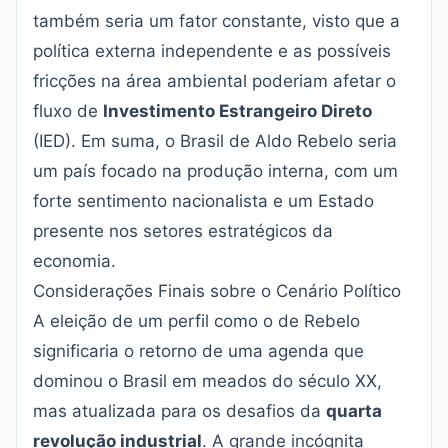
também seria um fator constante, visto que a
política externa independente e as possíveis
fricções na área ambiental poderiam afetar o
fluxo de
Investimento Estrangeiro Direto
(IED). Em suma, o Brasil de Aldo Rebelo seria
um país focado na produção interna, com um
forte sentimento nacionalista e um Estado
presente nos setores estratégicos da
economia.
Considerações Finais sobre o Cenário Político
A eleição de um perfil como o de Rebelo
significaria o retorno de uma agenda que
dominou o Brasil em meados do século XX,
mas atualizada para os desafios da
quarta
revolução industrial
. A grande incógnita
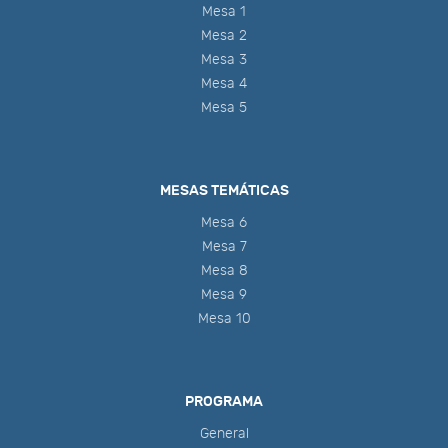
Mesa 1
Mesa 2
Mesa 3
Mesa 4
Mesa 5
MESAS TEMÁTICAS
Mesa 6
Mesa 7
Mesa 8
Mesa 9
Mesa 10
PROGRAMA
General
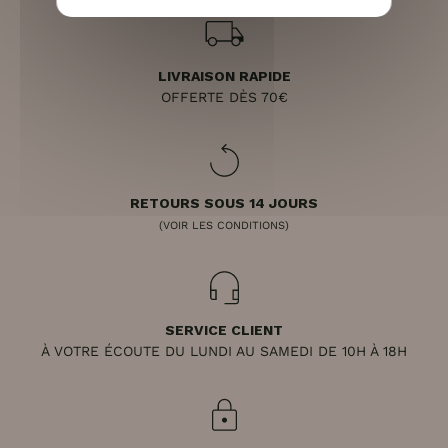
LIVRAISON RAPIDE
OFFERTE DÈS 70€
RETOURS SOUS 14 JOURS
(VOIR LES CONDITIONS)
SERVICE CLIENT
À VOTRE ÉCOUTE DU LUNDI AU SAMEDI DE 10H À 18H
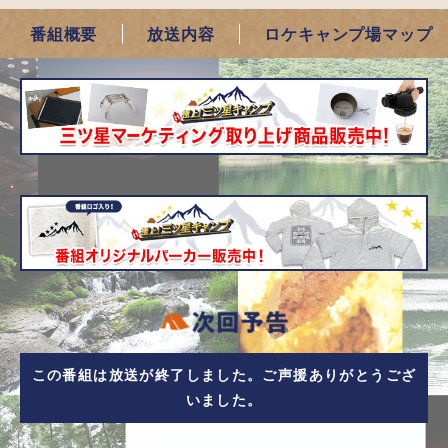
番組概要
放送内容
ロケキャンプ場マップ
この番組は放送が終了しました。ご声援ありがとうござ
いました。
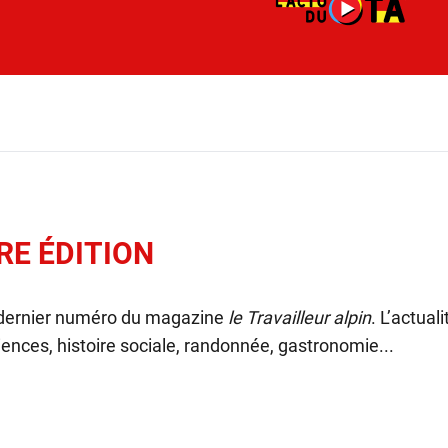
RE ÉDITION
 dernier numéro du magazine
le Travailleur alpin
. L’actual
ences, histoire sociale, randonnée, gastronomie...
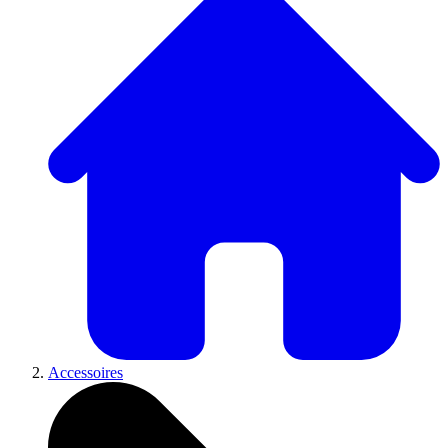
Accessoires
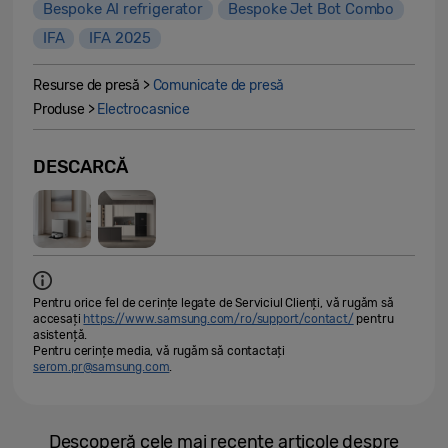
Bespoke AI refrigerator
Bespoke Jet Bot Combo
IFA
IFA 2025
Resurse de presă >
Comunicate de presă
Produse >
Electrocasnice
DESCARCĂ
Pentru orice fel de cerințe legate de Serviciul Clienți, vă rugăm să
accesați
https://www.samsung.com/ro/support/contact/
pentru
asistență.
Pentru cerințe media, vă rugăm să contactați
serom.pr@samsung.com
.
Descoperă cele mai recente articole despre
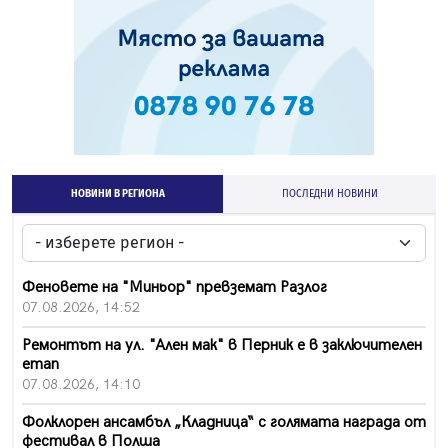
НОВИНИ В РЕГИОНА
ПОСЛЕДНИ НОВИНИ
Феновете на "Миньор" превземат Разлог
07.08.2026, 14:52
Ремонтът на ул. "Ален мак" в Перник е в заключителен
етап
07.08.2026, 14:10
Фолклорен ансамбъл „Кладница“ с голямата награда от
фестивал в Полша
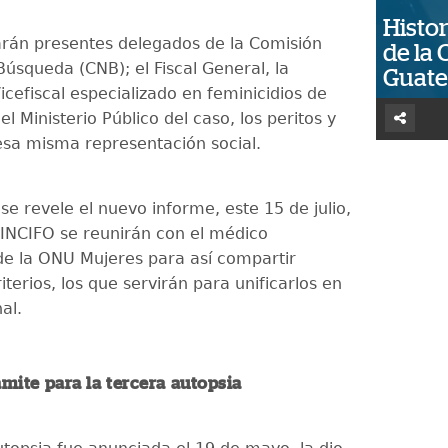
Histor
rán presentes delegados de la Comisión
de la 
Búsqueda (CNB); el Fiscal General, la
Guat
Vicefiscal especializado en feminicidios de
l Ministerio Público del caso, los peritos y
sa misma representación social.
se revele el nuevo informe, este 15 de julio,
 INCIFO se reunirán con el médico
 de la ONU Mujeres para así compartir
iterios, los que servirán para unificarlos en
al.
rámite para la tercera autopsia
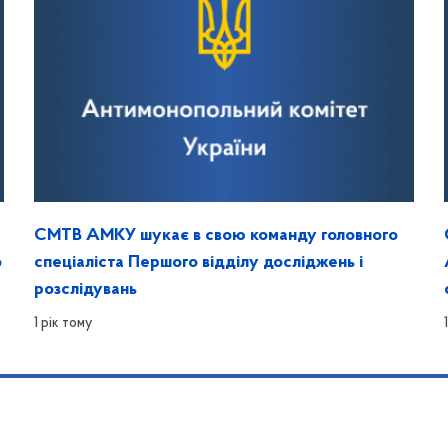
СМТВ АМКУ шукає в свою команду головного
о
спеціаліста Першого відділу досліджень і
розслідувань
1 рік тому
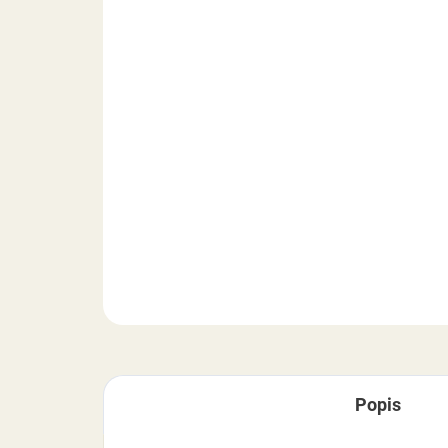
Popis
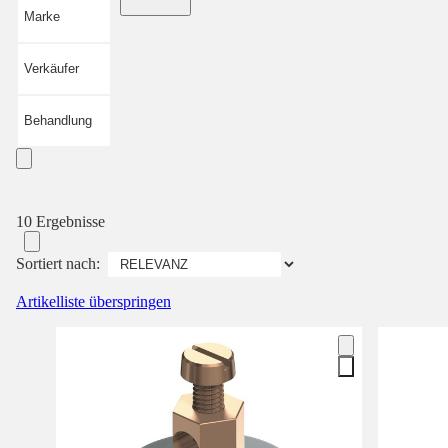
Marke
Verkäufer
Behandlung
10 Ergebnisse
Sortiert nach:
Artikelliste überspringen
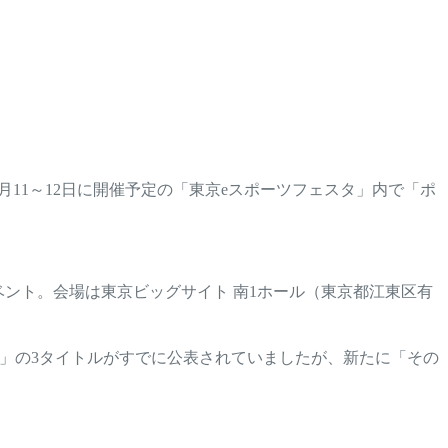
1月11～12日に開催予定の「東京eスポーツフェスタ」内で「ポ
ベント。会場は東京ビッグサイト 南1ホール（東京都江東区有
ライク」の3タイトルがすでに公表されていましたが、新たに「その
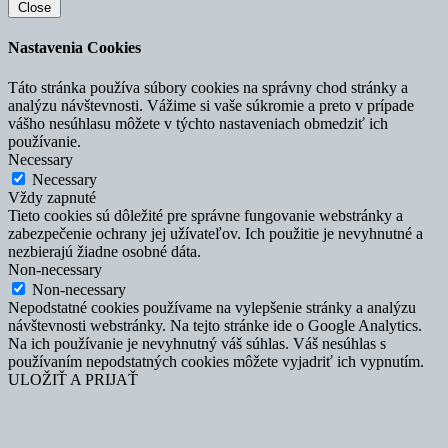
Close
Nastavenia Cookies
Táto stránka používa súbory cookies na správny chod stránky a
analýzu návštevnosti. Vážime si vaše súkromie a preto v prípade
vášho nesúhlasu môžete v týchto nastaveniach obmedziť ich
používanie.
Necessary
Necessary
Vždy zapnuté
Tieto cookies sú dôležité pre správne fungovanie webstránky a
zabezpečenie ochrany jej užívateľov. Ich použitie je nevyhnutné a
nezbierajú žiadne osobné dáta.
Non-necessary
Non-necessary
Nepodstatné cookies používame na vylepšenie stránky a analýzu
návštevnosti webstránky. Na tejto stránke ide o Google Analytics.
Na ich používanie je nevyhnutný váš súhlas. Váš nesúhlas s
používaním nepodstatných cookies môžete vyjadriť ich vypnutím.
ULOŽIŤ A PRIJAŤ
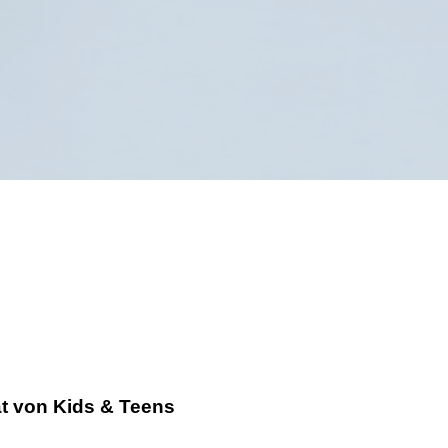
t von Kids & Teens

Problem requirements:
Copy the material word for word, beginning at its first line and stopping after the line that contains "фестивал в Полша". Leave the pictures out of your copy.

Problem solution:
também seria um fator constante, visto que a
política externa independente e as possíveis
fricções na área ambiental poderiam afetar o
fluxo de
Investimento Estrangeiro Direto
(IED). Em suma, o Brasil de Aldo Rebelo seria
um país focado na produção interna, com um
forte sentimento nacionalista e um Estado
presente nos setores estratégicos da
economia.
Considerações Finais sobre o Cenário Político
A eleição de um perfil como o de Rebelo
significaria o retorno de uma agenda que
dominou o Brasil em meados do século XX,
mas atualizada para os desafios da
quarta
revolução industrial
. A grande incógnita
Mesa 1
Mesa 2
Mesa 3
Mesa 4
Mesa 5
MESAS TEMÁTICAS
Mesa 6
Mesa 7
Mesa 8
Mesa 9
Mesa 10
PROGRAMA
General
LIVRAISON RAPIDE
OFFERTE DÈS 70€
RETOURS SOUS 14 JOURS
(VOIR LES CONDITIONS)
SERVICE CLIENT
À VOTRE ÉCOUTE DU LUNDI AU SAMEDI DE 10H À 18H
番組概要
放送内容
ロケキャンプ場マップ
この番組は放送が終了しました。ご声援ありがとうござ
いました。
RE ÉDITION
 dernier numéro du magazine
le Travailleur alpin
. L’actual
ences, histoire sociale, randonnée, gastronomie...
Accessoires
Bespoke AI refrigerator
Bespoke Jet Bot Combo
IFA
IFA 2025
Resurse de presă >
Comunicate de presă
Produse >
Electrocasnice
DESCARCĂ
Pentru orice fel de cerințe legate de Serviciul Clienți, vă rugăm să
accesați
https://www.samsung.com/ro/support/contact/
pentru
asistență.
Pentru cerințe media, vă rugăm să contactați
serom.pr@samsung.com
.
Descoperă cele mai recente articole despre
НОВИНИ В РЕГИОНА
ПОСЛЕДНИ НОВИНИ
Феновете на "Миньор" превземат Разлог
07.08.2026, 14:52
Ремонтът на ул. "Ален мак" в Перник е в заключителен
етап
07.08.2026, 14:10
Фолклорен ансамбъл „Кладница“ с голямата награда от
фестивал в Полша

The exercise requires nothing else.